While the Brain Remains King, the Heart Knows Best
Knowledge workers employed at universities are paid to use their high-skilled brains. This is an expected part of their labor, but also unavoidable, too. This results in a familiar impulse to funnel all decisions through a finely-tuned filter of rationality. Thus, knowledge workers are apt to over-intellectualize everything. As Max Weber once warned, it’s easy to get lost in rationalization and utilitarian thinking. At great peril, knowledge workers may divorce their hearts—filled with passion, emotion, values, principles, humor, and whimsy—in pursuit of instrumental decision-making.
Fortunately, labor struggles are not only about objective facts—they’re also emotive and embodied challenges. Such struggles can force workers to “get out of their heads” and bring all workers together, collectively and physically, in ways impossible as individuals. Workers who go on strike end up chanting together, linking arms, shouting and marching. By engaging with the heart, we can remind the brain of other “reasons” why striking is important. It’s one thing to “know” that strikes can deliver improved working conditions and greater workplace power, but it’s another matter to witness the transformative power when fellow workers come to terms with those truths via each others’ energy and passion.

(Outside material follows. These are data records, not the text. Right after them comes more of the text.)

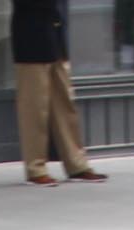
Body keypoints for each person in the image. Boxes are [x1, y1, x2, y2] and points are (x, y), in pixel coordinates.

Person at [11, 0, 108, 185]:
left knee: (65, 105)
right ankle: (35, 169)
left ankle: (77, 165)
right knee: (34, 107)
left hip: (55, 35)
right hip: (31, 36)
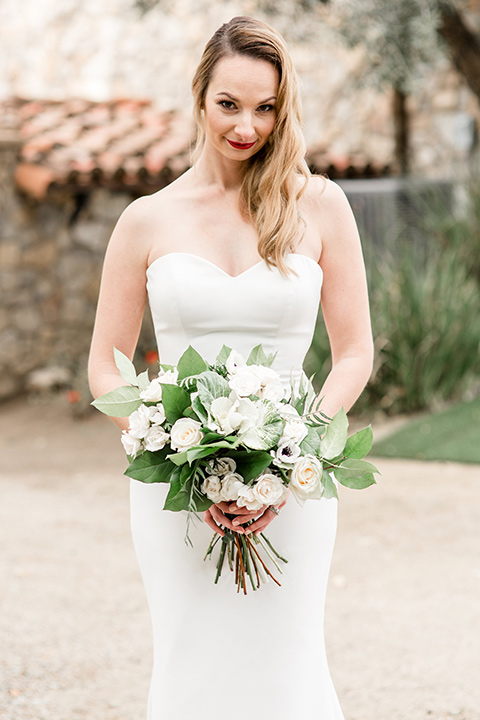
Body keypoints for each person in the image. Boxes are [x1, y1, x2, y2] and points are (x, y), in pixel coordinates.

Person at [88, 15, 373, 720]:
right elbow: (105, 365)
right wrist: (172, 450)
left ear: (284, 108)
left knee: (288, 659)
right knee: (190, 660)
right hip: (177, 488)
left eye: (266, 107)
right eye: (230, 104)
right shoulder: (146, 221)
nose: (247, 125)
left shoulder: (321, 206)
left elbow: (356, 351)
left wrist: (290, 455)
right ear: (199, 97)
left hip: (295, 484)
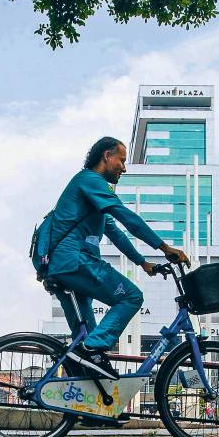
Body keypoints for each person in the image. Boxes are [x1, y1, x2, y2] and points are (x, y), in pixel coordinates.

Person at [46, 137, 189, 379]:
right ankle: (91, 350)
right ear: (106, 156)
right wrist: (164, 247)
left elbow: (117, 233)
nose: (124, 167)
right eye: (121, 160)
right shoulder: (90, 181)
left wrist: (143, 263)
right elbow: (126, 218)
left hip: (64, 266)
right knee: (132, 297)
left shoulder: (93, 198)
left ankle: (93, 410)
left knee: (89, 349)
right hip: (74, 261)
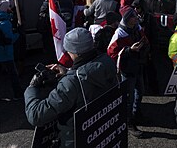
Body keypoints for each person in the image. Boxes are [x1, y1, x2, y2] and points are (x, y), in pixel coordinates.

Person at [24, 27, 119, 147]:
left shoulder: (71, 83)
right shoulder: (107, 62)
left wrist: (32, 88)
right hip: (103, 133)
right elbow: (88, 75)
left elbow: (36, 116)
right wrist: (68, 72)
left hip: (76, 139)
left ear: (74, 52)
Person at [107, 9, 149, 138]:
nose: (136, 18)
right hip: (127, 70)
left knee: (140, 92)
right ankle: (128, 122)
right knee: (129, 98)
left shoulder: (138, 28)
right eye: (133, 17)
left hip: (138, 67)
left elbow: (145, 41)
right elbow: (111, 52)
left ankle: (136, 114)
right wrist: (129, 50)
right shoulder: (120, 33)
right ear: (127, 19)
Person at [0, 0, 21, 100]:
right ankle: (18, 94)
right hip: (5, 53)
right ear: (5, 10)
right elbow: (9, 40)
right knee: (13, 74)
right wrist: (18, 33)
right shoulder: (5, 23)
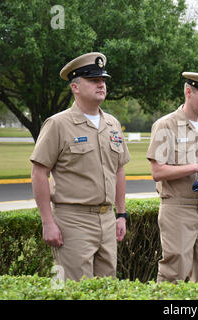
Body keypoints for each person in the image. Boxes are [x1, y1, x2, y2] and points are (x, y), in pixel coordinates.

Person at [30, 52, 130, 281]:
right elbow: (39, 173)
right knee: (75, 288)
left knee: (106, 288)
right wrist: (47, 222)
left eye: (103, 80)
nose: (101, 85)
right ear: (75, 87)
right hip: (73, 221)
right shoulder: (58, 124)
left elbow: (119, 170)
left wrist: (121, 214)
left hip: (107, 219)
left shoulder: (112, 124)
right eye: (94, 80)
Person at [146, 71, 198, 283]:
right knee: (175, 270)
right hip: (177, 207)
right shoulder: (166, 125)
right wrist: (196, 167)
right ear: (188, 92)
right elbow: (157, 172)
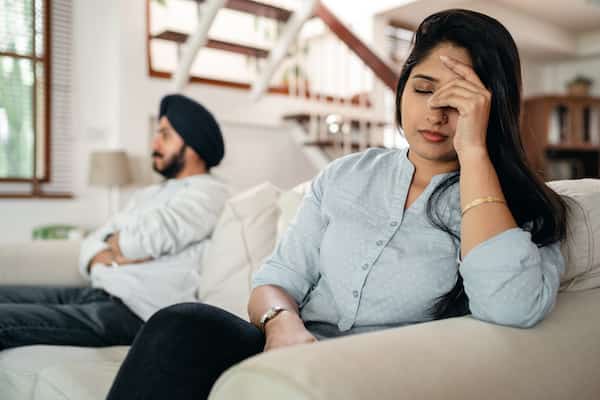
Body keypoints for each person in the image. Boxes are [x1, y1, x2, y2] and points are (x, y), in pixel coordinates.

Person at [106, 9, 568, 400]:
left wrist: (473, 152)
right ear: (402, 89)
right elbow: (275, 279)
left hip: (373, 375)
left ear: (490, 106)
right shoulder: (346, 174)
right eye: (423, 88)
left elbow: (511, 306)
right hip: (289, 348)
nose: (434, 112)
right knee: (181, 325)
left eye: (459, 101)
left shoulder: (519, 208)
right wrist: (280, 323)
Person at [0, 94, 230, 350]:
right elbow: (92, 242)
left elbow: (138, 242)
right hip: (98, 293)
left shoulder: (210, 193)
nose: (154, 143)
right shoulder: (150, 194)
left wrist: (119, 244)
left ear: (194, 146)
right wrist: (114, 254)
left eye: (164, 135)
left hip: (133, 312)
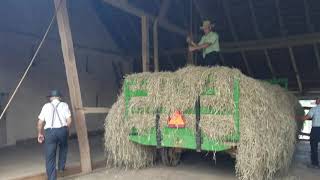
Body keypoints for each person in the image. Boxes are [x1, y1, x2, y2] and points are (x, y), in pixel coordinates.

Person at [37, 90, 72, 180]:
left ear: (51, 98)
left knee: (50, 156)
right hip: (62, 130)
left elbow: (40, 122)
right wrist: (66, 130)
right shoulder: (65, 105)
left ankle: (52, 178)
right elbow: (69, 120)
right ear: (59, 97)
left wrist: (40, 133)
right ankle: (61, 167)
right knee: (64, 147)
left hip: (50, 132)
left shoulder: (46, 106)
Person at [300, 97, 320, 169]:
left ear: (318, 101)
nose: (315, 101)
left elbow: (306, 117)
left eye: (316, 100)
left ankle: (315, 164)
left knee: (314, 146)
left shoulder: (314, 109)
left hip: (316, 130)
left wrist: (297, 118)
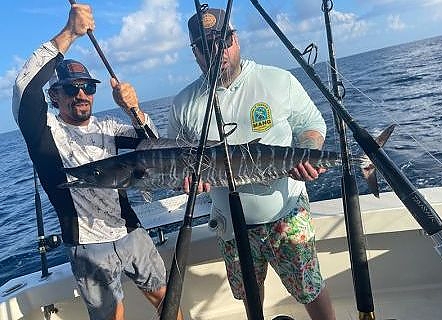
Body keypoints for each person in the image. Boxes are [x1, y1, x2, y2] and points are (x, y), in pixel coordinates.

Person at [12, 4, 183, 320]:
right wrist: (69, 34)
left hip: (130, 230)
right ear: (55, 97)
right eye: (70, 89)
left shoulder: (108, 127)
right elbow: (24, 88)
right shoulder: (44, 130)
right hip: (88, 246)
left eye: (88, 87)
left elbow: (154, 147)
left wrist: (135, 111)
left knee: (168, 299)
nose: (81, 95)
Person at [167, 7, 336, 320]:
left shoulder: (276, 80)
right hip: (231, 225)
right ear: (195, 54)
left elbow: (311, 124)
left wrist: (308, 151)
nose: (217, 51)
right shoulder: (183, 104)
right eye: (205, 46)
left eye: (223, 40)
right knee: (250, 296)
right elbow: (179, 160)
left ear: (236, 39)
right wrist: (188, 180)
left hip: (287, 212)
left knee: (310, 287)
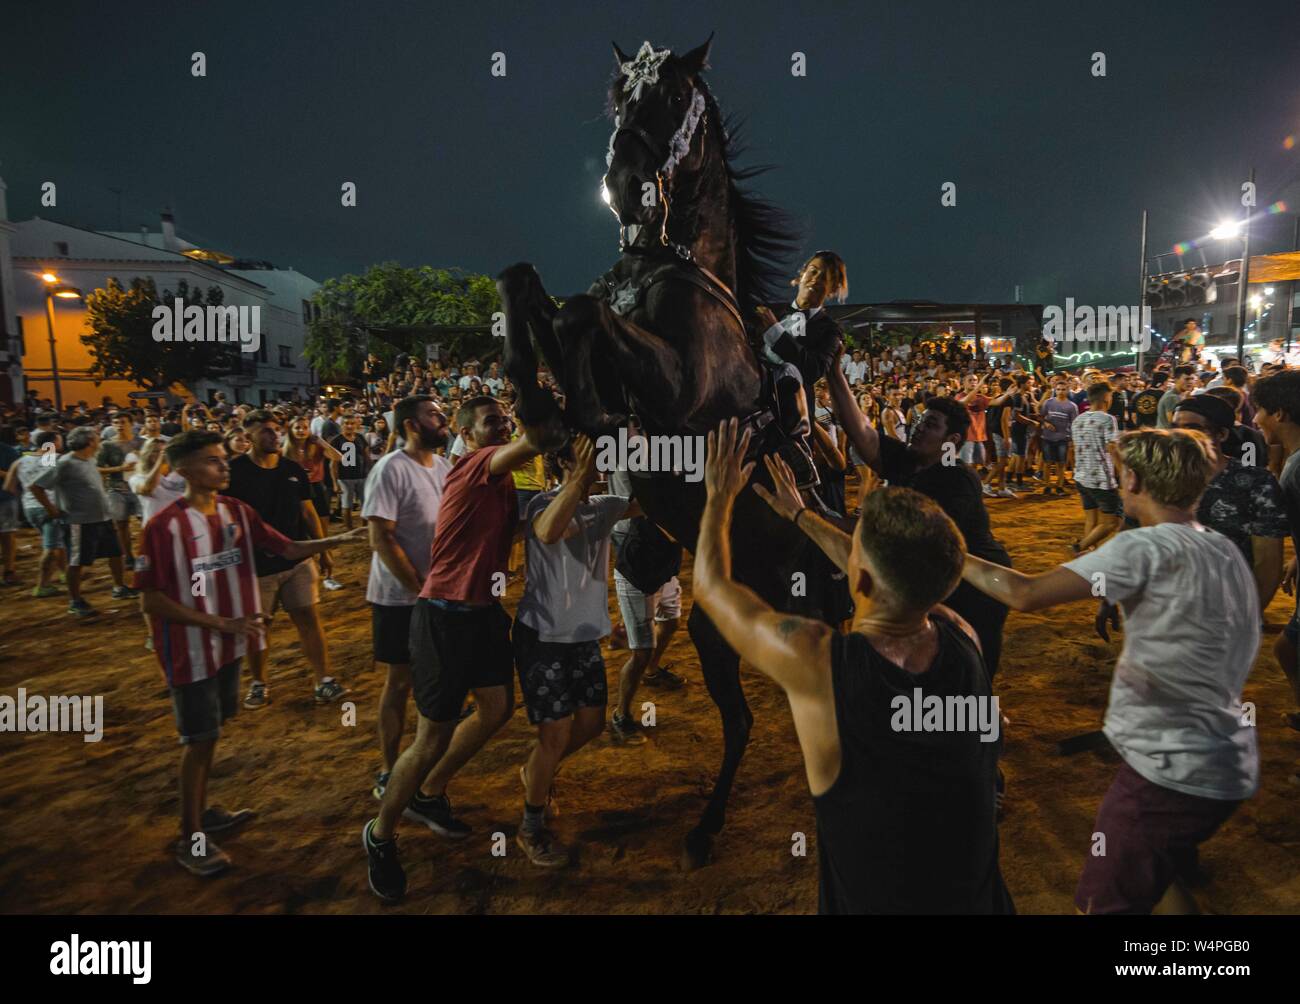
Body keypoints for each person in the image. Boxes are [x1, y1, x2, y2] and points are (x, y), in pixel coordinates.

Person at [695, 419, 1013, 914]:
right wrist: (801, 516)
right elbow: (884, 567)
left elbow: (713, 589)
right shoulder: (960, 634)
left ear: (858, 580)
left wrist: (718, 498)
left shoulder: (818, 662)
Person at [961, 428, 1259, 913]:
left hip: (1168, 768)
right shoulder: (1221, 549)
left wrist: (948, 554)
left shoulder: (1143, 549)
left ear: (1135, 480)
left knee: (1104, 903)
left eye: (1121, 476)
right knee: (1154, 880)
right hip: (1223, 757)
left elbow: (1025, 594)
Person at [134, 430, 365, 875]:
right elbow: (151, 600)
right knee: (197, 739)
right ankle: (190, 838)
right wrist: (224, 624)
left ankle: (203, 813)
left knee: (212, 733)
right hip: (191, 650)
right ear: (183, 471)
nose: (223, 467)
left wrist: (338, 540)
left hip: (226, 645)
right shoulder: (164, 527)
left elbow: (287, 547)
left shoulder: (236, 511)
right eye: (212, 461)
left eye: (223, 459)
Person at [364, 395, 546, 903]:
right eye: (492, 421)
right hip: (443, 614)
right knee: (431, 737)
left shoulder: (502, 477)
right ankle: (380, 835)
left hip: (482, 613)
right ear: (467, 433)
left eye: (506, 418)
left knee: (496, 708)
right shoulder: (474, 464)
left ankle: (430, 792)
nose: (503, 425)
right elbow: (532, 442)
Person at [828, 362, 1012, 680]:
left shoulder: (958, 479)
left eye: (931, 425)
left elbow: (907, 535)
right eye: (921, 421)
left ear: (951, 440)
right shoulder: (910, 460)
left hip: (977, 588)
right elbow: (859, 430)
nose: (919, 427)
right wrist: (833, 370)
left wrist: (817, 518)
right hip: (933, 585)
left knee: (971, 670)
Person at [513, 435, 631, 866]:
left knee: (592, 723)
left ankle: (535, 777)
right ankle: (531, 826)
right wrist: (578, 478)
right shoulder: (541, 504)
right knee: (555, 733)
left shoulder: (604, 506)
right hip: (542, 636)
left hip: (582, 635)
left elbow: (652, 503)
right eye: (592, 456)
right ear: (566, 460)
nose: (601, 462)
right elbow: (549, 533)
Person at [361, 396, 452, 799]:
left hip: (437, 595)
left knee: (435, 679)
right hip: (399, 599)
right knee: (399, 683)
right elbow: (381, 537)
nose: (443, 418)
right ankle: (388, 768)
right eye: (434, 414)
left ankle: (422, 760)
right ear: (411, 425)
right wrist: (419, 589)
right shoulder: (390, 469)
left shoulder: (445, 467)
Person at [225, 411, 347, 706]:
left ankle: (323, 680)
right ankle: (258, 681)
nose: (273, 435)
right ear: (248, 435)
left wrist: (322, 550)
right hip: (255, 565)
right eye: (265, 431)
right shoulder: (234, 472)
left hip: (297, 559)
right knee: (259, 625)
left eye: (275, 430)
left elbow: (308, 511)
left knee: (309, 619)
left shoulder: (291, 469)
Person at [753, 252, 849, 484]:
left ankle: (796, 451)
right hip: (752, 395)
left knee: (790, 371)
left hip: (787, 414)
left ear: (833, 288)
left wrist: (775, 332)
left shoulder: (830, 331)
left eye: (825, 276)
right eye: (813, 271)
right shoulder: (768, 310)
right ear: (801, 276)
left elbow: (813, 369)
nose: (816, 278)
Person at [28, 426, 138, 616]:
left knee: (115, 553)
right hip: (79, 521)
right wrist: (51, 509)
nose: (99, 441)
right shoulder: (66, 463)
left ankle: (120, 588)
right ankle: (75, 600)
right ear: (89, 442)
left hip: (102, 518)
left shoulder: (89, 459)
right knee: (77, 561)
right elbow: (36, 486)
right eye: (96, 438)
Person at [1252, 371, 1300, 740]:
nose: (1255, 419)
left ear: (1280, 414)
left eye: (1260, 410)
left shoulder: (1296, 467)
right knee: (1287, 648)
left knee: (1288, 648)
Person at [4, 430, 67, 596]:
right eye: (59, 441)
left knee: (55, 542)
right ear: (52, 443)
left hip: (30, 508)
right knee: (51, 547)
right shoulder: (54, 459)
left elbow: (9, 487)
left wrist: (27, 497)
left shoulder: (20, 461)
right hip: (50, 507)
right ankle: (43, 585)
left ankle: (65, 573)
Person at [1070, 382, 1122, 553]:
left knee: (1091, 520)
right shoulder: (1108, 419)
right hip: (1101, 479)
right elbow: (1112, 448)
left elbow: (1076, 447)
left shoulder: (1078, 419)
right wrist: (1123, 473)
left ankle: (1088, 555)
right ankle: (1080, 547)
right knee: (1111, 522)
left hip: (1081, 476)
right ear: (1107, 398)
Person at [98, 412, 144, 568]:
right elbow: (97, 468)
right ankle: (128, 557)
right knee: (121, 525)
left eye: (123, 422)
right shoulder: (107, 445)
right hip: (116, 488)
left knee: (145, 522)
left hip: (139, 488)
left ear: (131, 423)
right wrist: (120, 468)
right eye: (116, 422)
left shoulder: (141, 443)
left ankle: (145, 554)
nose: (119, 425)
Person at [330, 414, 371, 531]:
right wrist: (335, 482)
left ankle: (365, 527)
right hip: (344, 477)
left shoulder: (361, 438)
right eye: (346, 423)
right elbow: (333, 464)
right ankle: (349, 528)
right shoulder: (336, 441)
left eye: (352, 423)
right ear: (342, 425)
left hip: (362, 476)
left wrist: (372, 473)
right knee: (347, 504)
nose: (349, 426)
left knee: (365, 502)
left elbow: (367, 457)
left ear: (356, 424)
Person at [1038, 381, 1078, 496]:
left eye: (1063, 389)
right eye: (1058, 389)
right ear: (1055, 390)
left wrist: (1071, 439)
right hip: (1047, 437)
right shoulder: (1048, 403)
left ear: (1067, 390)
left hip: (1062, 438)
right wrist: (1045, 424)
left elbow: (1073, 424)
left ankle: (1059, 486)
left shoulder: (1072, 406)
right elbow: (1041, 416)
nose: (1060, 391)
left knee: (1061, 463)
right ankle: (1047, 485)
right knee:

The emotions of a strike are an important resource for unions. Administrators want to appeal to our brains, convince us that what we’re doing is unreasonable, unusual, and unconstructive. They try to use logical arguments and “data” to demonstrate how they and their directives are, in fact, right. But, despite this intellectual appeal, workers shouldn’t fall for it. Not only are admin arguments specious and spurious, their data partial and cooked, and their honesty often in question. What may matter more is that our hearts know otherwise. And having the force of conviction combined with fiery passion (anchored in our guts), we can exercise our bodies, and thus feel totally human, even in situation that are anything but humane. Rationality may tell us that university bureaucracies and their admins are “doing the best they can”, but out intuition and hearts tell us this can’t possibly be true.